African Black Soap (also known as Dudu Osun) is a classic example of a traditional product enjoying a resurgence in popularity, due to its ability to clear skin spots and blemishes. Black soap is made from the ash of locally harvested plants and barks such as plantain, cocoa pods, palm tree leaves, and shea tree bark.

 

First the leaves and bark are sun-dried and then roasted in a kettle or pot at an even, constant temperature, after which water and various oils – palm oil, coconut oil, and shea butter – are added to the mixture and stirred for at least a day. After that, the soap is left to set for two weeks to cure.

 

Shea butter is also becoming a hot commodity in many African cities – in Nairobi for example, posters advertising “original shea butter from Ghana” abound in many local beauty parlours. Shea butter is extracted from the nut of the African shea tree, native to West Africa. The history of shea as a beauty product and precious commodity can be traced back to Ancient Egypt, where shea butter was and continues to be used to protect the hair and skin against the fierce sun and the hot dry winds of African deserts and savannah. 

 

In Africa, spending on cosmetics per inhabitant is 10 to 20 times lower than in developed markets, according to market strategy consultants Roland Berger, and marketers are increasingly eager to tap into this potential for growth.

 

An exploding population, a fast growing middle-class, increasing urbanization and improved business regulation has made Africa the “next frontier” in cosmetics, and the major international players - L'Oreal, Procter & Gamble and Unilever - have set up expansion strategies to capture the beauty and personal care market, expected to be worth $13.2 billion in 2017.

 

The biggest immediate opportunity, it seems, will be in the deodorant market, and Africa’s year-round warm – and humid, in some places – weather presents the perfect opportunity to push sales.

 

In Kenya, for example, sales of deodorants are expected to grow by 5% annually over the next decade; roll-ons are the “entry point” for most consumers starting to use fragrances, who would then move on to using perfumes and colognes.

 

Data from market research firm Euromonitor indicates that in 2012, South Africa and Nigeria were the biggest personal care and beauty markets in the continent – valued at $3.4 billion and $2 billion respectively – but the growth story is increasingly pan-African.

 

Kenyans in particular, seem to respond to “natural” and “herbal” labels, according to Euromonitor - growing interest in natural products among consumers since 2012 saw manufacturers enhance their products by including natural ingredients, such as shea butter, coconut oil, jojoba oil, neem and aloe vera, in their end products with an aim of connecting with consumers, the researchers say.

 

Local manufacturers of cosmetics are also doing brisk business on the continent. In Nigeria, hugely successful House of Tara is looking to establish 100 makeup stores across sub-Saharan Africa, starting with Nigeria, in the next five years. Tara Durotoye, HOT’s founder and chief executive has built the 15-year business into a household name, which now runs 15 stores with over 4,000 independent sales reps.

 

 In Kenya, cosmetic start-up Suzie Beauty had made $178,000 in sales by the end of the first year of retailing, in 2013.

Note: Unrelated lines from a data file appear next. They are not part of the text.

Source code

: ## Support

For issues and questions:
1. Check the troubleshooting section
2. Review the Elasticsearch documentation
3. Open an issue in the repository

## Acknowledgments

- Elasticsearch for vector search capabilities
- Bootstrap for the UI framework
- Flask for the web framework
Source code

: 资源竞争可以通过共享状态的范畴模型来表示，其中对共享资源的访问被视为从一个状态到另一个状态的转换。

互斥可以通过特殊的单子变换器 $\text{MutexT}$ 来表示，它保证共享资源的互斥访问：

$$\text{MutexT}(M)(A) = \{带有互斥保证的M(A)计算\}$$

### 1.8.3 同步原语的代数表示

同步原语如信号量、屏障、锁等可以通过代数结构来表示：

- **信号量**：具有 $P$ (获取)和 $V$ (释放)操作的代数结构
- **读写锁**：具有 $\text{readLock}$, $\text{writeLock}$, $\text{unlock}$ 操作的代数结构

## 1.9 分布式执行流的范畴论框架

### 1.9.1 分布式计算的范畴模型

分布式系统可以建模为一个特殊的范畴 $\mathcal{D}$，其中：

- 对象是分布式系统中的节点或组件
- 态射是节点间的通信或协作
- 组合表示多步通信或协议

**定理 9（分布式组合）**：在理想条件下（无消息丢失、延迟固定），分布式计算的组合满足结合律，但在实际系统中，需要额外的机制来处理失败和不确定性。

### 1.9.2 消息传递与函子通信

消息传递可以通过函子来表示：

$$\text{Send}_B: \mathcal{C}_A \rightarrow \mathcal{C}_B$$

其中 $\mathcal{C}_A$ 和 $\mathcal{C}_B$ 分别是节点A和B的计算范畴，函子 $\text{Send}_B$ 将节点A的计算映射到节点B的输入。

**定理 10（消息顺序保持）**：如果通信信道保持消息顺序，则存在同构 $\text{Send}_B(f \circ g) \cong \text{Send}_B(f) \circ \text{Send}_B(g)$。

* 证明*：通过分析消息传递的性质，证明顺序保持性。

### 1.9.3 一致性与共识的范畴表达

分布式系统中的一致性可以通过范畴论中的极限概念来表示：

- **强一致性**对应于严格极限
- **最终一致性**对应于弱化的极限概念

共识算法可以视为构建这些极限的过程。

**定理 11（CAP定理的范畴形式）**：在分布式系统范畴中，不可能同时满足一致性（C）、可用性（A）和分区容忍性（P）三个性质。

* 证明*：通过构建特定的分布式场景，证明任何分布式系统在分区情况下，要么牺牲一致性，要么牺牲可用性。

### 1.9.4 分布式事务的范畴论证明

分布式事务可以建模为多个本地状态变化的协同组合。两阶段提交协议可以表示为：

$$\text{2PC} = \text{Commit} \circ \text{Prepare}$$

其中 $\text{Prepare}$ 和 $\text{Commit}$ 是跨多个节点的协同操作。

But international firms hoping to make a foray into the continent will have to adapt their lines to suit African conditions. In terms of make-up for example, African skin requires darker shades than make-up lines traditionally offer. Make-up also needs to be more resistant to hot and humid weather.

 

Caring for African skin also has to be tailor-made, as anti-ageing products for African consumers primarily aim at tackling dark spots and uneven complexion, whereas anti-ageing products for Western women aim at tackling wrinkles first.